**Passage:**
================================
This is the mail archive of the
gcc-patches@gcc.gnu.org
mailing list for the GCC project.
Re: [PATCH] P0556R3 Integral power-of-2 operations, P0553R2 Bit operations
- From: Jakub Jelinek <jakub at redhat dot com>
- To: Jonathan Wakely <jwakely at redhat dot com>
- Cc: libstdc++ at gcc dot gnu dot org, gcc-patches at gcc dot gnu dot org
- Date: Wed, 4 Jul 2018 10:09:34 +0200
- Subject: Re: [PATCH] P0556R3 Integral power-of-2 operations, P0553R2 Bit operations
- References: <20180703210247.GA7287@redhat.com> <20180703214003.GE7166@tucnak> <20180703222359.GL2838@redhat.com>
- Reply-to: Jakub Jelinek <jakub at redhat dot com>
On Tue, Jul 03, 2018 at 11:24:00PM +0100, Jonathan Wakely wrote:
> > Wouldn't it be better to use some branchless pattern that
> > GCC can also optimize well, like:
> > return (__x << __sN) | (__x >> ((-_sN) & (_Nd - 1)));
> > (iff _Nd is always power of two),
>
> _Nd is 20 for one of the INT_N types on msp340, but we could have a
> special case for the rare integer types with unusual sizes.
>
> > or perhaps
> > return (__x << __sN) | (__x >> ((-_sN) % _Nd));
> > which is going to be folded into the above one for power of two constants?
>
> That looks good.
================================
**Required work:** Translate this sentence from the GCC patch discussion into French: "_Nd is 20 for one of the INT_N types on msp340, but we could have a special case for the rare integer types with unusual sizes."

Dataset entries
================================
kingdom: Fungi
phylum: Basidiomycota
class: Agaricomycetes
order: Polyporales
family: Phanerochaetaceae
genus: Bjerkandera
================================
**Exercise answer:** _Nd vaut 20 pour l'un des types INT_N sur msp340, mais nous pourrions prévoir un cas particulier pour les rares types entiers de tailles inhabituelles.